Repeat the listing below exactly. Pictures do not belong in the copy.

────────────────

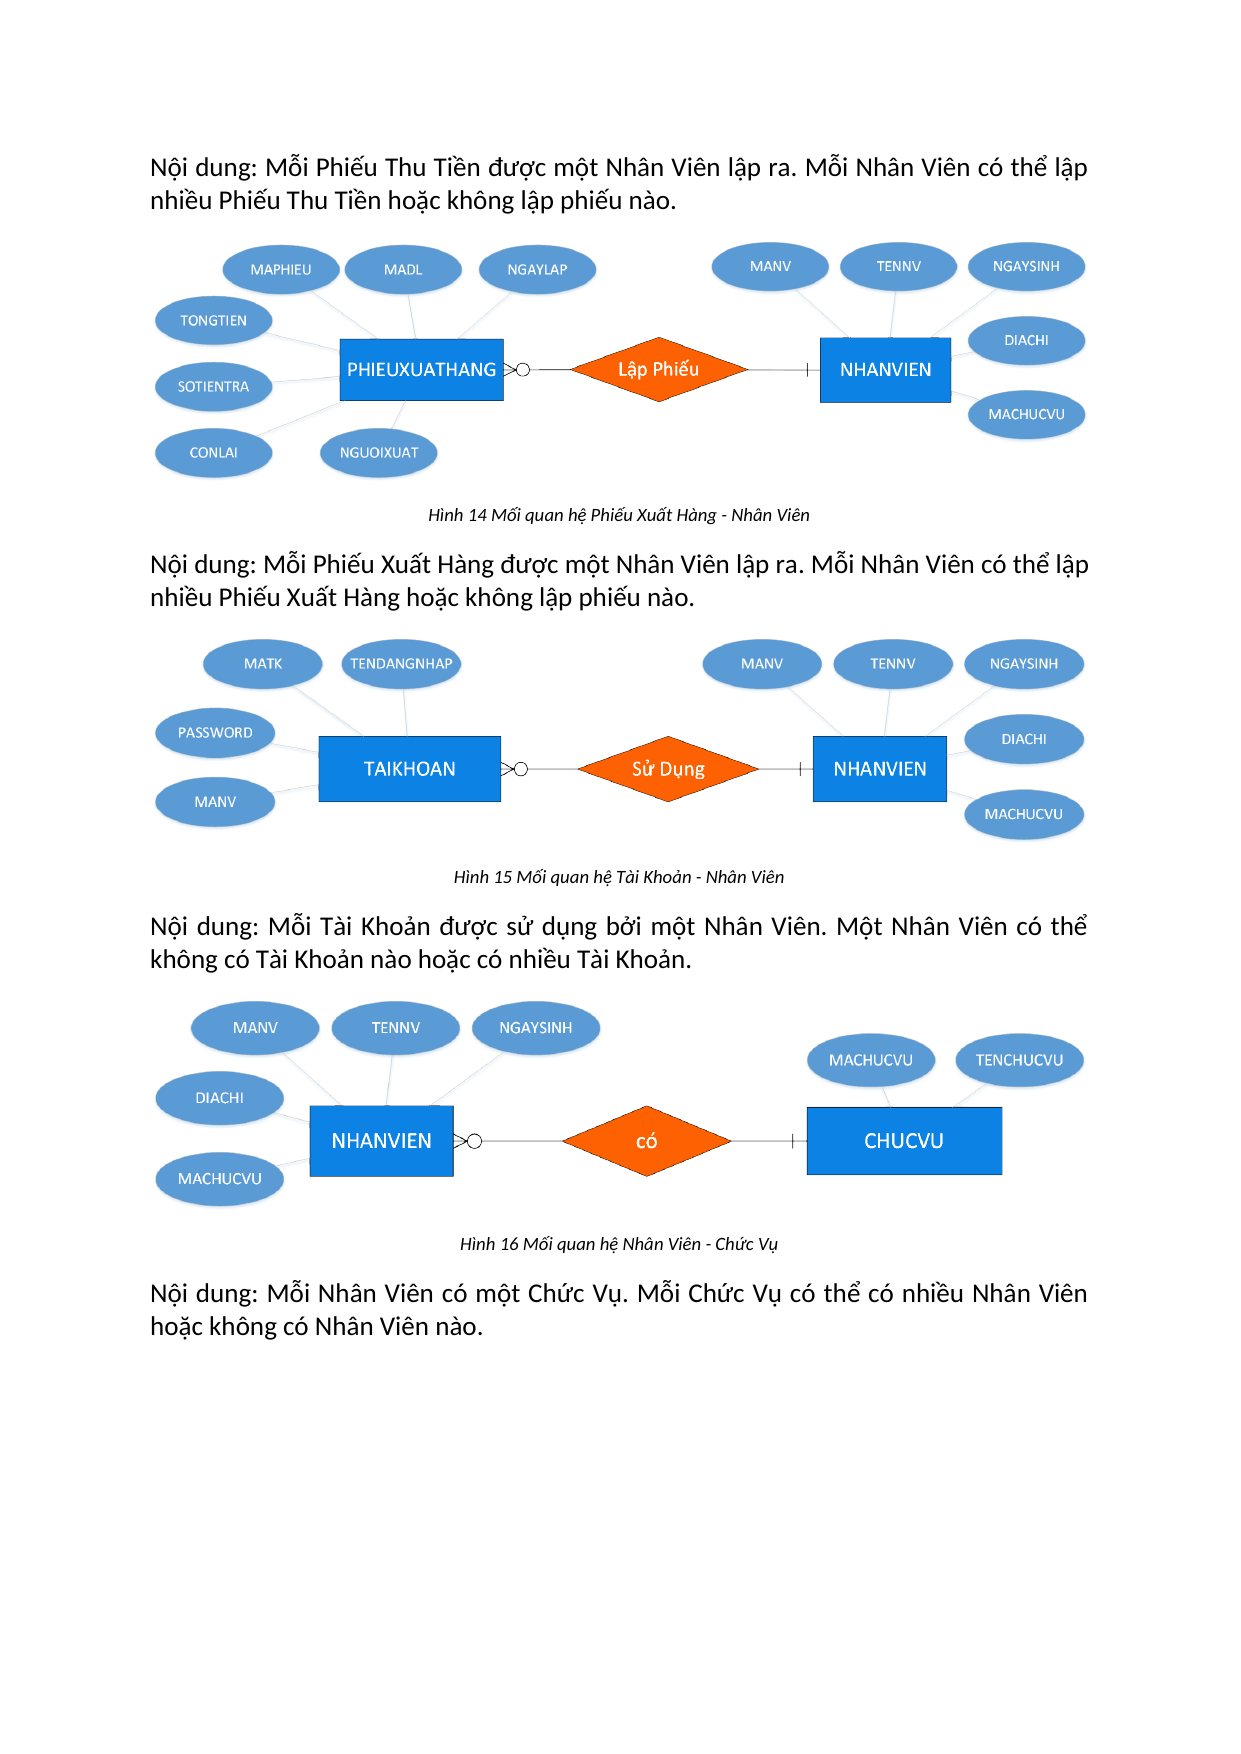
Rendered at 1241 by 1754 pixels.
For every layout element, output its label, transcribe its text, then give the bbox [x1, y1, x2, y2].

picture [150, 637, 1090, 845]
text Nội dung: Mỗi Nhân Viên có một Chức Vụ. Mỗi Chức Vụ có thể có nhiều Nhân Viên hoặc không có Nhân Viên nào. [150, 1276, 1090, 1342]
text Nội dung: Mỗi Phiếu Thu Tiền được một Nhân Viên lập ra. Mỗi Nhân Viên có thể lập nhiều Phiếu Thu Tiền hoặc không lập phiếu nào. [150, 150, 1090, 216]
text Hình 15 Mối quan hệ Tài Khoản - Nhân Viên [150, 865, 1090, 888]
text Nội dung: Mỗi Tài Khoản được sử dụng bởi một Nhân Viên. Một Nhân Viên có thể không có Tài Khoản nào hoặc có nhiều Tài Khoản. [150, 909, 1090, 975]
picture [150, 999, 1090, 1212]
picture [150, 240, 1091, 483]
text Nội dung: Mỗi Phiếu Xuất Hàng được một Nhân Viên lập ra. Mỗi Nhân Viên có thể lập nhiều Phiếu Xuất Hàng hoặc không lập phiếu nào. [150, 547, 1090, 613]
text Hình 14 Mối quan hệ Phiếu Xuất Hàng - Nhân Viên [150, 503, 1090, 526]
text Hình 16 Mối quan hệ Nhân Viên - Chức Vụ [150, 1232, 1090, 1255]
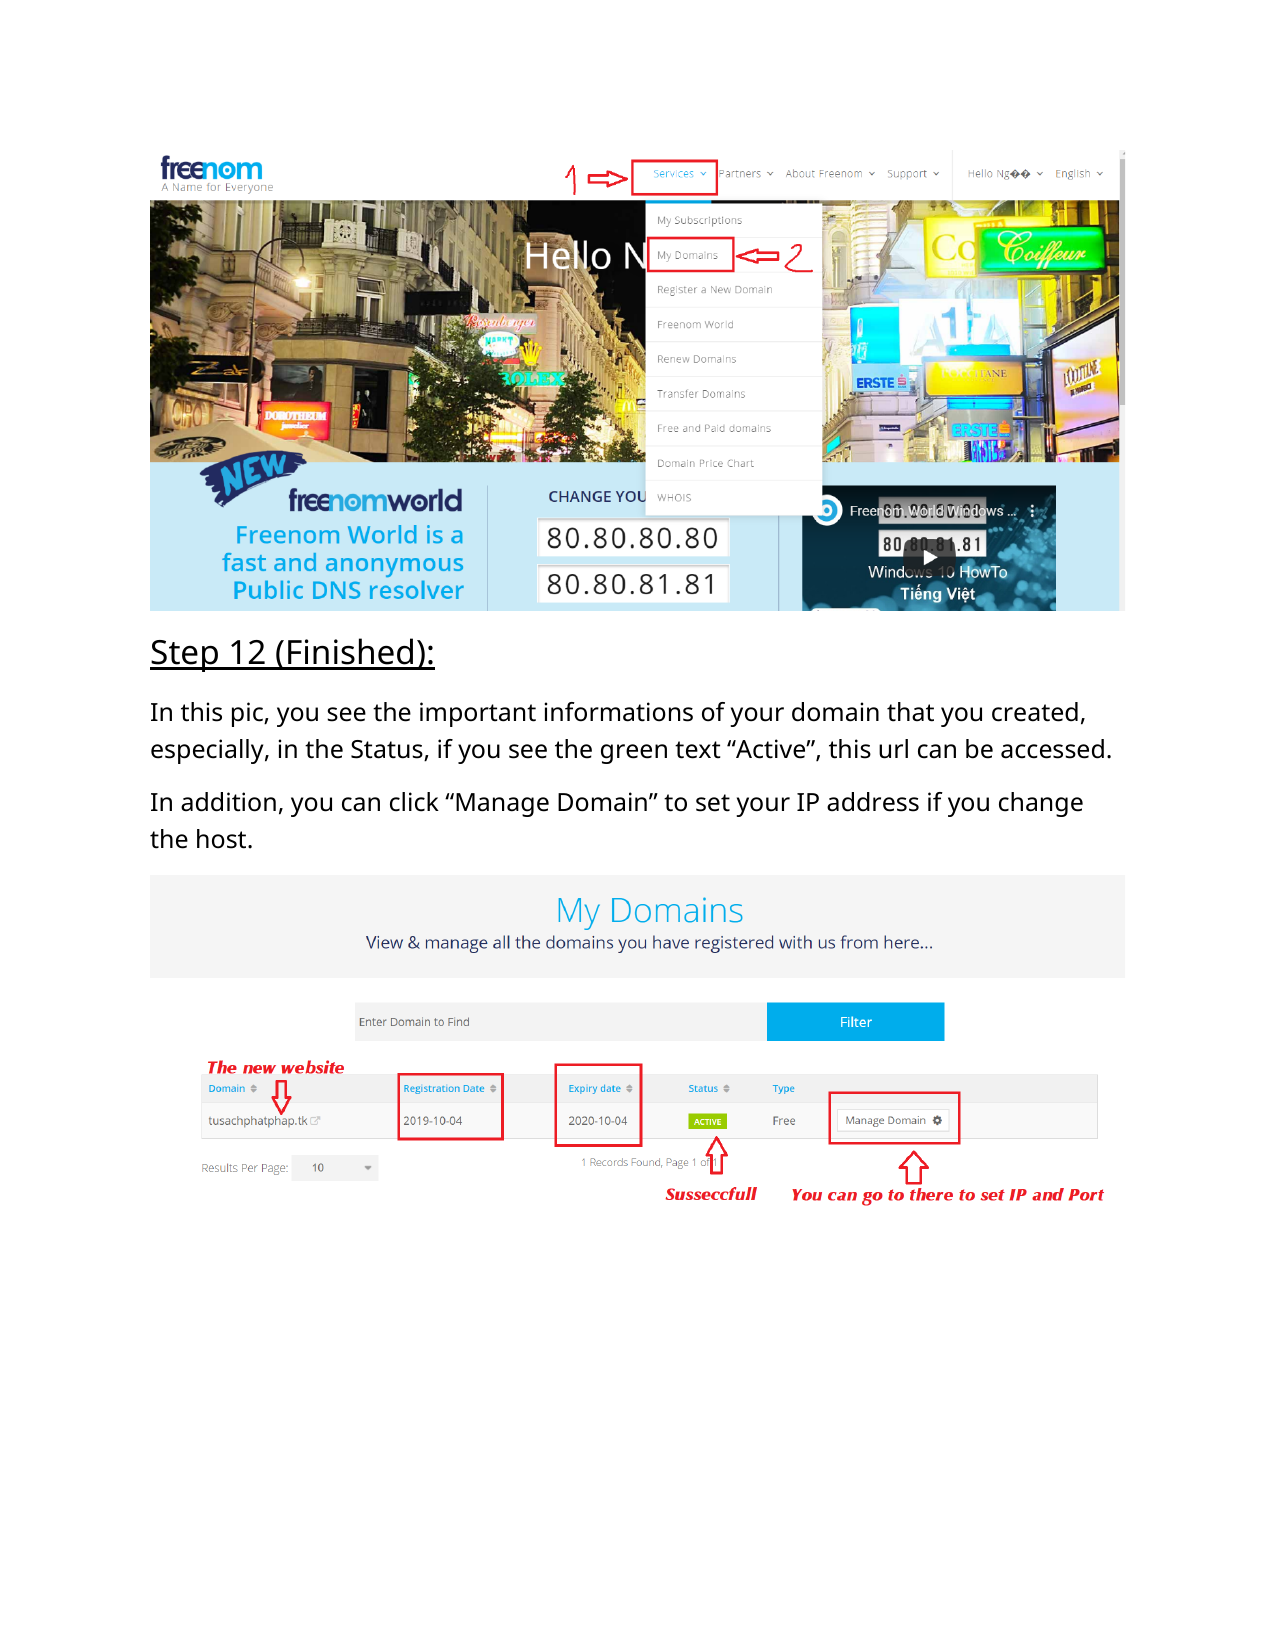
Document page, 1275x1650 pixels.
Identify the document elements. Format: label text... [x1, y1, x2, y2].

picture [150, 150, 1125, 611]
picture [150, 875, 1125, 1208]
text Step 12 (Finished): [150, 629, 1125, 674]
text In this pic, you see the important informations of your domain that you created, especially, in the Status, if you see the green text “Active”, this url can be accessed. [150, 695, 1125, 766]
text In addition, you can click “Manage Domain” to set your IP address if you change the host. [150, 785, 1125, 856]
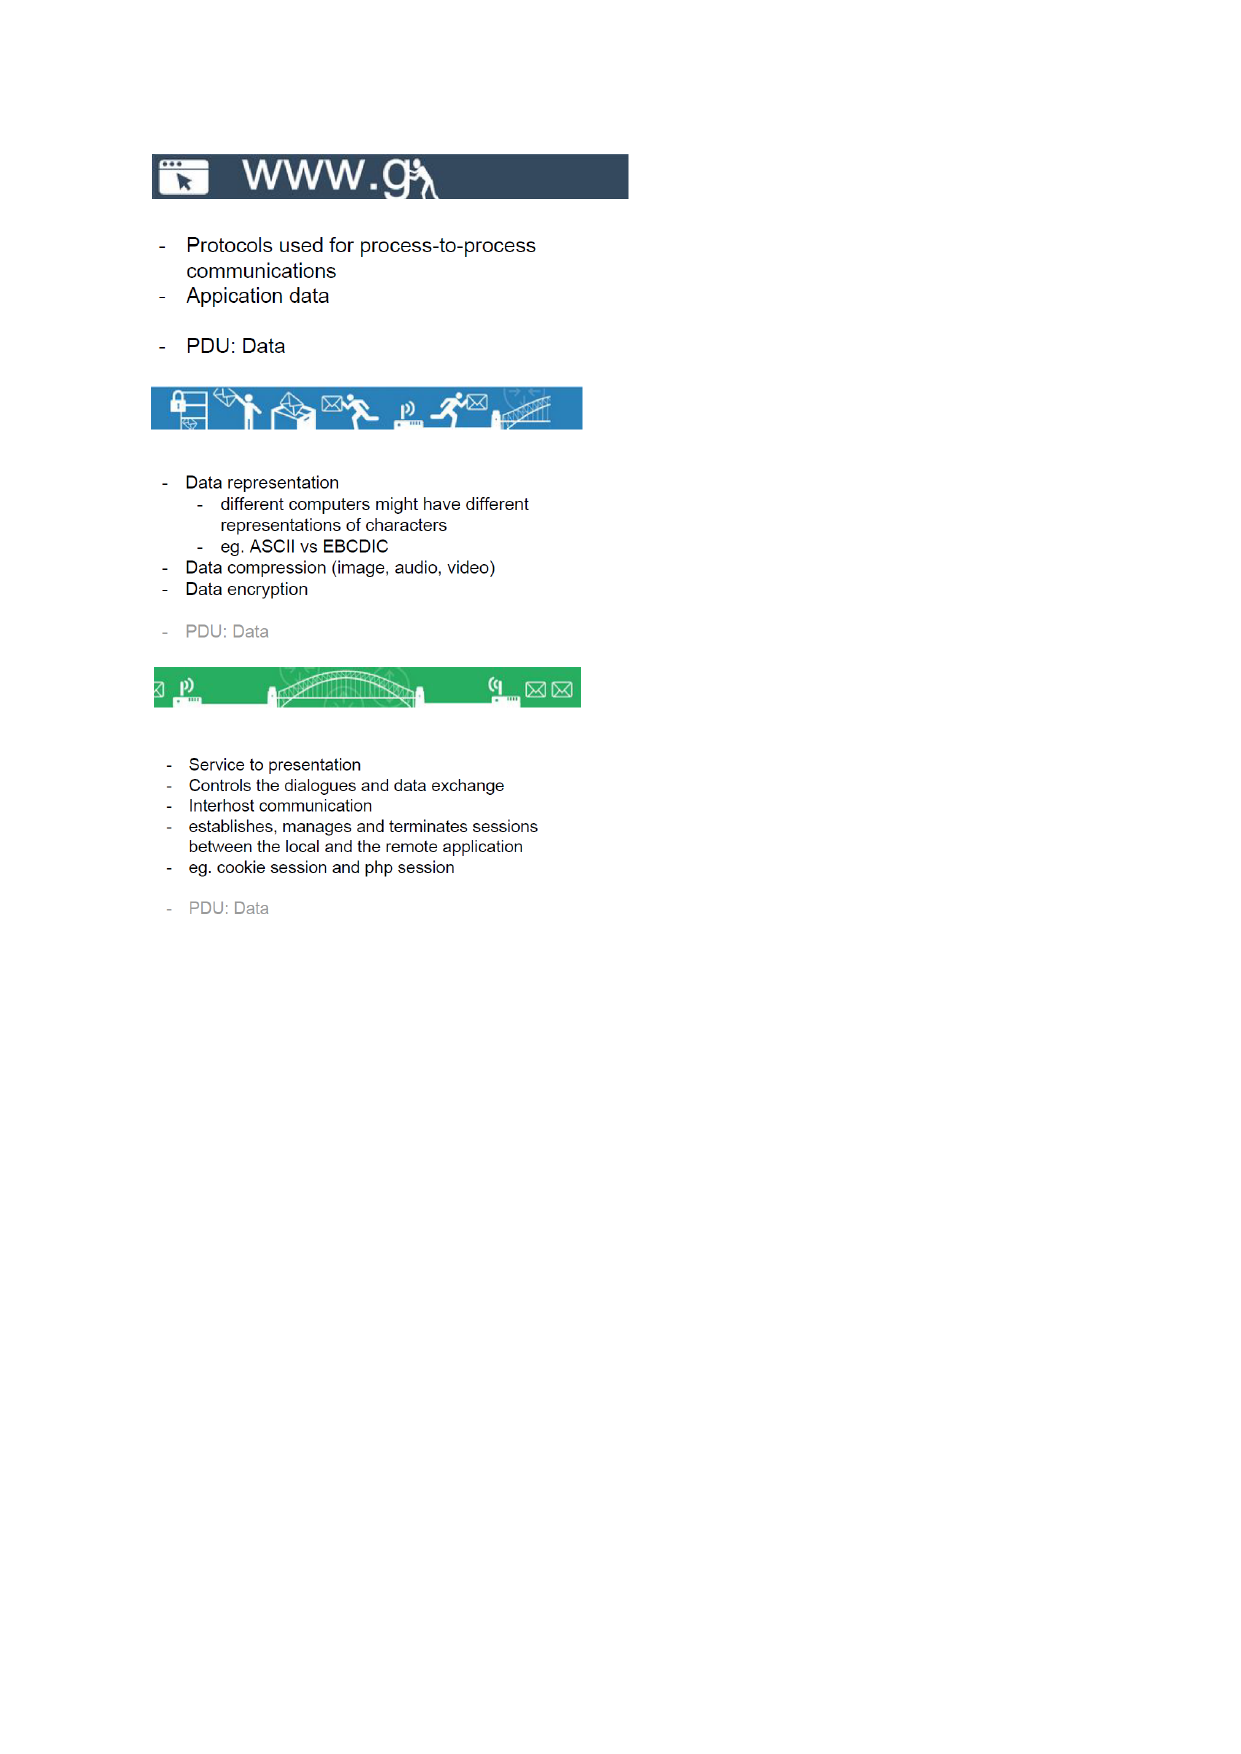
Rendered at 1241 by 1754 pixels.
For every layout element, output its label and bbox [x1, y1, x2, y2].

────────────────

Task output ▸
Rendered at 1241 by 1754 pixels.
For every layout element, output its label, transcribe its text, then give the bbox [x1, y1, x2, y2].

picture [150, 637, 1090, 845]
text Nội dung: Mỗi Nhân Viên có một Chức Vụ. Mỗi Chức Vụ có thể có nhiều Nhân Viên hoặc không có Nhân Viên nào. [150, 1276, 1090, 1342]
text Nội dung: Mỗi Phiếu Thu Tiền được một Nhân Viên lập ra. Mỗi Nhân Viên có thể lập nhiều Phiếu Thu Tiền hoặc không lập phiếu nào. [150, 150, 1090, 216]
text Hình 15 Mối quan hệ Tài Khoản - Nhân Viên [150, 865, 1090, 888]
text Nội dung: Mỗi Tài Khoản được sử dụng bởi một Nhân Viên. Một Nhân Viên có thể không có Tài Khoản nào hoặc có nhiều Tài Khoản. [150, 909, 1090, 975]
picture [150, 999, 1090, 1212]
picture [150, 240, 1091, 483]
text Nội dung: Mỗi Phiếu Xuất Hàng được một Nhân Viên lập ra. Mỗi Nhân Viên có thể lập nhiều Phiếu Xuất Hàng hoặc không lập phiếu nào. [150, 547, 1090, 613]
text Hình 14 Mối quan hệ Phiếu Xuất Hàng - Nhân Viên [150, 503, 1090, 526]
text Hình 16 Mối quan hệ Nhân Viên - Chức Vụ [150, 1232, 1090, 1255]
Document page, 1275x1650 pixels.
Identify the document elements. Format: label text... [x1, y1, x2, y2].

picture [150, 150, 1125, 611]
picture [150, 875, 1125, 1208]
text Step 12 (Finished): [150, 629, 1125, 674]
text In this pic, you see the important informations of your domain that you created, especially, in the Status, if you see the green text “Active”, this url can be accessed. [150, 695, 1125, 766]
text In addition, you can click “Manage Domain” to set your IP address if you change the host. [150, 785, 1125, 856]
Rendered at 1241 by 1754 pixels.
For every layout element, output its label and bbox [x1, y1, x2, y2].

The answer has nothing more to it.